Now, Google Scholar isn't perfect, but it's come to play a key role in a variety of bibliographic tools, such as Mendeley, and Papers. These tools do a delicate dance with Google Scholar who, strictly speaking, don't want anybody scraping their content. There's no API, so Mendeley, Papers (and my own iSpecies) have to keep up with the HTML tweaks that Google introduces, pretend to be web browsers, fuss with cookies, and try to keep the rate of queries below the level at which the Google monster stirs and slaps them down.
Jacsó's critique also misses the main point. Why do we have free (albeit closed) tools like Google Scholar in the first place? It's largely because scientists have ceeded the field of citation analysis to commercial companies, such as Elsevier and Thompson Reuters.
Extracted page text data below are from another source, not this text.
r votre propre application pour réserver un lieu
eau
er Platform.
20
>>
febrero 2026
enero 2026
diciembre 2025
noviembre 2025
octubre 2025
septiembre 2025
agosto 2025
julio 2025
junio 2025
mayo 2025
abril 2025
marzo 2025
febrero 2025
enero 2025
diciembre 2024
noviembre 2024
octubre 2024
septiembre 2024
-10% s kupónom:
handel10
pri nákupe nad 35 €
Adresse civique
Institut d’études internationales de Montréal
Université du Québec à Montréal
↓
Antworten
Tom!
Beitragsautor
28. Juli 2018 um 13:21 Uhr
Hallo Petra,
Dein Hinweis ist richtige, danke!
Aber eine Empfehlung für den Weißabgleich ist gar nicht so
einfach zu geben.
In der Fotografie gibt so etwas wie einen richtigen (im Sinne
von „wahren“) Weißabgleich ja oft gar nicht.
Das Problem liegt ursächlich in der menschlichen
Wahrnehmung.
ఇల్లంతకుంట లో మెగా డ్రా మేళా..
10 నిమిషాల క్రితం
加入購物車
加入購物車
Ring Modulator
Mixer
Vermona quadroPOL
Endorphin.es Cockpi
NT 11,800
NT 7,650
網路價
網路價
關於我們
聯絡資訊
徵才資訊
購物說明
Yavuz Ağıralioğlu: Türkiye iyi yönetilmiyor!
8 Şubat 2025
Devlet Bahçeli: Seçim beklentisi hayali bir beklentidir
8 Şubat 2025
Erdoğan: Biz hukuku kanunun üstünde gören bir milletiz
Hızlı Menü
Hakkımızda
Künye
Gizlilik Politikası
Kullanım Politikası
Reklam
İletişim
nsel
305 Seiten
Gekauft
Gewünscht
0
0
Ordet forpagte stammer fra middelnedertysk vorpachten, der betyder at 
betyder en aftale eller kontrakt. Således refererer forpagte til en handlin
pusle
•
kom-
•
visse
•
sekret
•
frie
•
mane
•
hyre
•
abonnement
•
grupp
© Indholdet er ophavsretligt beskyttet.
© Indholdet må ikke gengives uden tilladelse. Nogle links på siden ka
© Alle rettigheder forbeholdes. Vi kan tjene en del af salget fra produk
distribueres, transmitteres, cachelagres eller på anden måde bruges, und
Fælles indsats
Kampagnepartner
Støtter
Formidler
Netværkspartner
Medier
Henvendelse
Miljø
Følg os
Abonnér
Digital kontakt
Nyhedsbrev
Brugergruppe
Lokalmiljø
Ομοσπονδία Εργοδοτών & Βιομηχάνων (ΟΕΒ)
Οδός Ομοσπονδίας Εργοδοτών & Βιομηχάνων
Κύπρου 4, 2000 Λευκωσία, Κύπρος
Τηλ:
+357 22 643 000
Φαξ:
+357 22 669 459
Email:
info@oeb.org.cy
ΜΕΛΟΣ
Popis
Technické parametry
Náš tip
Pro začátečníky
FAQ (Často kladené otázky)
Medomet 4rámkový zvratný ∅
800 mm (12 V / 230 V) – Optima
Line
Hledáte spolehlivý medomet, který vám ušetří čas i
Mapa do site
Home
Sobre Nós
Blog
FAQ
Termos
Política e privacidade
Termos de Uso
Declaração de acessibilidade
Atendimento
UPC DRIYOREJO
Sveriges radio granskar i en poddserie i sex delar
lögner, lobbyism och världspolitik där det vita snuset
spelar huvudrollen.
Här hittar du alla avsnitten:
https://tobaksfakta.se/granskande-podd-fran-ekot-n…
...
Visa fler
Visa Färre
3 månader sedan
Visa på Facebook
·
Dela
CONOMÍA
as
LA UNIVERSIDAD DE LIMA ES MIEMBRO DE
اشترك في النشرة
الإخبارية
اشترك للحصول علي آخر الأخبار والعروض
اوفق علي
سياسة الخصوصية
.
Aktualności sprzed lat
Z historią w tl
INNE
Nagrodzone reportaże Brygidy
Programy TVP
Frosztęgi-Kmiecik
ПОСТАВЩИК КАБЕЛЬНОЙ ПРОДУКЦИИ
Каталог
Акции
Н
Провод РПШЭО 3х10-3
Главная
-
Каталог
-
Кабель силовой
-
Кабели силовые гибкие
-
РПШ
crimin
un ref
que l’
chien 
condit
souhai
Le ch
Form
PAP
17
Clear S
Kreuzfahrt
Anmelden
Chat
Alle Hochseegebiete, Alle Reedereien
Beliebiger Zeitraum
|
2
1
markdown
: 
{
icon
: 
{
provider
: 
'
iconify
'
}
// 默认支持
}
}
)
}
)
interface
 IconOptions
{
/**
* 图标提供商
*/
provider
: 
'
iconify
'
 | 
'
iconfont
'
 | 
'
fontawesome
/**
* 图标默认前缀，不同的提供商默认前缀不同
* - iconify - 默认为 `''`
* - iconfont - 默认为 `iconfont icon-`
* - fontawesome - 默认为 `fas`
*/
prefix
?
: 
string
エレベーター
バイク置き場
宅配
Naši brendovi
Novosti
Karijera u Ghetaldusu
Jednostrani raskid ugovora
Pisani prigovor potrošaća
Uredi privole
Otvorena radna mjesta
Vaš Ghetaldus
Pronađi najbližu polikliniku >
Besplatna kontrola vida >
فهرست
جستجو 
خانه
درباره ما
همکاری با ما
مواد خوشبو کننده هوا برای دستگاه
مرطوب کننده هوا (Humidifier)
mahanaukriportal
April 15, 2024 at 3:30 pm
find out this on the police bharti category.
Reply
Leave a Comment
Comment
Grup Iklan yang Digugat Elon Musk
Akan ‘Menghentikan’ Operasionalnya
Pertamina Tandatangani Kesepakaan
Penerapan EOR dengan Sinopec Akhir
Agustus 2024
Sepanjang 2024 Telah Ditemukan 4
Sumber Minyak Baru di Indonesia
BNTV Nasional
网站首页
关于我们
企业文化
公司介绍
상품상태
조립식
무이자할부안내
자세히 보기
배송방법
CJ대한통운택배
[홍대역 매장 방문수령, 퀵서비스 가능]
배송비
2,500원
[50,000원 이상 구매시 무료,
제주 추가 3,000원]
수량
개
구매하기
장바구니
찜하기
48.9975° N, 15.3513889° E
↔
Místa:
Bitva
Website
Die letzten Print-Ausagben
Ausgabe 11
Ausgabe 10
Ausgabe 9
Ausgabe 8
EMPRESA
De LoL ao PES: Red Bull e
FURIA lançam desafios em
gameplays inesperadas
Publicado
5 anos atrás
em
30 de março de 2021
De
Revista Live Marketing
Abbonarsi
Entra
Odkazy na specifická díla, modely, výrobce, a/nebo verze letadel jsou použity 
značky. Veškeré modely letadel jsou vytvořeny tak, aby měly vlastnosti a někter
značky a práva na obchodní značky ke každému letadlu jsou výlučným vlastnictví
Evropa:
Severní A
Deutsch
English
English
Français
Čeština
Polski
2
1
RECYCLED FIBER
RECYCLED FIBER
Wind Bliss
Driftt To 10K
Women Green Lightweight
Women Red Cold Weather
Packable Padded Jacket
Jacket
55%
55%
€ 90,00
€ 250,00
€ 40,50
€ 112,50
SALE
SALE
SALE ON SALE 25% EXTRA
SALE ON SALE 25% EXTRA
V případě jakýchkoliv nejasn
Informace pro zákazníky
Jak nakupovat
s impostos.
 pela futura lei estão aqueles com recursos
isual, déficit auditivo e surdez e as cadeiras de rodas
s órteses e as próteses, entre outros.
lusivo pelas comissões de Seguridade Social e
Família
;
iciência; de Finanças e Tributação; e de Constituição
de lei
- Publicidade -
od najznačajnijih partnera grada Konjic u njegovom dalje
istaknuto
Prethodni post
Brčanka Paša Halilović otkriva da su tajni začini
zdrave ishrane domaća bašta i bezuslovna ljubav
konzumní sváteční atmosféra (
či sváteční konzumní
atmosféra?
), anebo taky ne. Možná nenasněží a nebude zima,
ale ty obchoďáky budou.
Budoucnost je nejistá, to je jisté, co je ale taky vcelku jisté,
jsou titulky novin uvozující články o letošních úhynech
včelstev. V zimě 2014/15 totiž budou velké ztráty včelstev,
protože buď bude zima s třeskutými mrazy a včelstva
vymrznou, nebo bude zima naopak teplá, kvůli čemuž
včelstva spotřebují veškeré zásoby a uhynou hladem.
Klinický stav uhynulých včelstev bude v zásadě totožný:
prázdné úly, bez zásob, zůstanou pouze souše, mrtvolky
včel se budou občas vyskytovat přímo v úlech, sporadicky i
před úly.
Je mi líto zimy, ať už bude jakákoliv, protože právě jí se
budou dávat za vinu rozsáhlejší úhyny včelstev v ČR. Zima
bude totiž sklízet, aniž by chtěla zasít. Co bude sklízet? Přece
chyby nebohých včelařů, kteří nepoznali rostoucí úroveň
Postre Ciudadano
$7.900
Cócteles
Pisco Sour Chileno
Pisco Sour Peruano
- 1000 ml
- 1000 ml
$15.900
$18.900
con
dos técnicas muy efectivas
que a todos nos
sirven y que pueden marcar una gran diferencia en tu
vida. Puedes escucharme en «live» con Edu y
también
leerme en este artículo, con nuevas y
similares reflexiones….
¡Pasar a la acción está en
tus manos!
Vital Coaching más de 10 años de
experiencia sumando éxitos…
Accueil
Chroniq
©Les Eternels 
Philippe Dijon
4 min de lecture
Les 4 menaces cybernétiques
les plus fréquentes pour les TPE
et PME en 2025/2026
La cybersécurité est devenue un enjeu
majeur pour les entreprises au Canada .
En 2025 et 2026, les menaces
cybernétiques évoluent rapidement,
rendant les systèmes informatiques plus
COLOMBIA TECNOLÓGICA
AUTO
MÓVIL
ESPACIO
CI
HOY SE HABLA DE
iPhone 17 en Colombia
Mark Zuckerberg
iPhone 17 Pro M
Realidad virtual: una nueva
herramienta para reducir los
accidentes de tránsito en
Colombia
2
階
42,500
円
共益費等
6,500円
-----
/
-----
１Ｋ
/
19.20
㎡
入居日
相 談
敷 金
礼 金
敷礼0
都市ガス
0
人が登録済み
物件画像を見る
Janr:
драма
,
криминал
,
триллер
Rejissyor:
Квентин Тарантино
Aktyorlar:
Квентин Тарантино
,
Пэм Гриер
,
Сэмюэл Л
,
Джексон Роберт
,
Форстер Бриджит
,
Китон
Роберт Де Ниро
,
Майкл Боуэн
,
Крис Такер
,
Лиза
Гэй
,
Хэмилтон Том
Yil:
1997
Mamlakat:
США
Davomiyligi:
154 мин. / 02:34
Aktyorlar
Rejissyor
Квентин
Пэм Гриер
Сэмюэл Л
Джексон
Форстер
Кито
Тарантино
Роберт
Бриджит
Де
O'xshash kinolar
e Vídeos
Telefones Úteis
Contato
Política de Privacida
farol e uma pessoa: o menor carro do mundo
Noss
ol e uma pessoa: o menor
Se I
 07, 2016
To echo Martin Kalfatovic's comment:
Over the years, we've (librarians and the user community) have allowed an important class of metadata - specifically the article level metadata - migrate to for profit entities.Some visionaries, such as Robert Cameron in his A Universal Citation Database as a Catalyst for Reform in Scholarly Communication, argued for free, open citation databases, but this came to nought.
For me, this is the one thing the ridiculously over-hyped Mendeley could do that would merit the degree of media attention it is getting -- be the basis of an open citation database. It would need massive improvement to its metadata extraction algorithms, which currently suck (Google Scholar's, for all Jacsó's complaints, are much better), but it would generate something of lasting value.